Kettlewell – SD 975728


Kettlewell Smelt Mill, pre 1942

This was the longest lived smelting site in Yorkshire, having worked for over 218 years. The first mill was built by the Trust Lords of Kettlewell before 1669.48 By 1831, the mill was in a poor state and it was resolved to build a flue. Clough suggests that nothing was done, but it is likely that the flue, which terminated at a chimney near the enclosure wall about 20 metres behind the mill, was built then.
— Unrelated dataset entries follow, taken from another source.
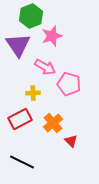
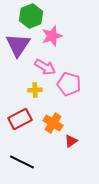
purple triangle: rotated 8 degrees clockwise
yellow cross: moved 2 px right, 3 px up
orange cross: rotated 18 degrees counterclockwise
red triangle: rotated 40 degrees clockwise
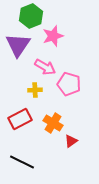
pink star: moved 1 px right
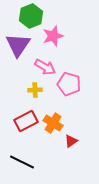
red rectangle: moved 6 px right, 2 px down
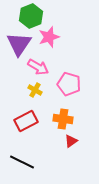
pink star: moved 4 px left, 1 px down
purple triangle: moved 1 px right, 1 px up
pink arrow: moved 7 px left
yellow cross: rotated 32 degrees clockwise
orange cross: moved 10 px right, 4 px up; rotated 24 degrees counterclockwise
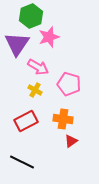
purple triangle: moved 2 px left
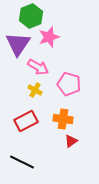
purple triangle: moved 1 px right
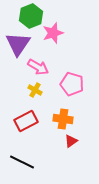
pink star: moved 4 px right, 4 px up
pink pentagon: moved 3 px right
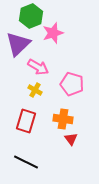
purple triangle: rotated 12 degrees clockwise
red rectangle: rotated 45 degrees counterclockwise
red triangle: moved 2 px up; rotated 32 degrees counterclockwise
black line: moved 4 px right
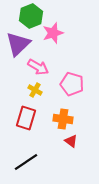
red rectangle: moved 3 px up
red triangle: moved 2 px down; rotated 16 degrees counterclockwise
black line: rotated 60 degrees counterclockwise
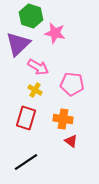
green hexagon: rotated 20 degrees counterclockwise
pink star: moved 2 px right; rotated 30 degrees clockwise
pink pentagon: rotated 10 degrees counterclockwise
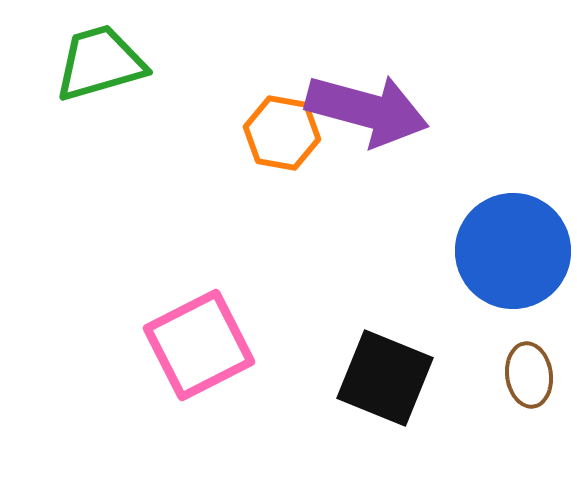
The mill was inefficient and was giving further problems with pollution by 1860, when the Trust Lords proposed to modernise it and build a much longer flue. A combined turf house and office was built onto the north end of the mill in 1862, but it was not until 1868 that a new slag-hearth and roasting furnace, similar to those used at the Cobscar mill, were built by Messrs Brown of Low Row. The flue was also extended at this time, but the original plan, to extend it to the entrance of Cam Level and build a chimney on the top of Old Gin Shaft, was not carried out. Instead, the flue ran for 680 metres to a chimney alongside the Top Mere Road.

Contrary to Clough’s suggestion, however, the mill’s single ore-hearth was not built in 1868 and there is no evidence that it looked like those used at Keld Heads Mill. The original hearth would have been against the partition wall, near the centre of the mill, and it was probably moved onto the back wall when the flue was built c1831. Both the ore-hearth and the slag-hearth were blown by a waterwheel-powered fan. The roasting furnace was a small cupola, worked from one side only, like that at the Surrender Mill in Swaledale. Unlike the latter, however, which had its own vertical chimney, the fumes were ducted into the flue system.

The mill closed in 1887, but was kept in good condition until 1942, when it was blown up by the army.50 The chimney, however, was blown down by a gale in February 1893, when the local newspaper reported that it had been built by Mr Airey, of Preston Under Scar, about 25 years before.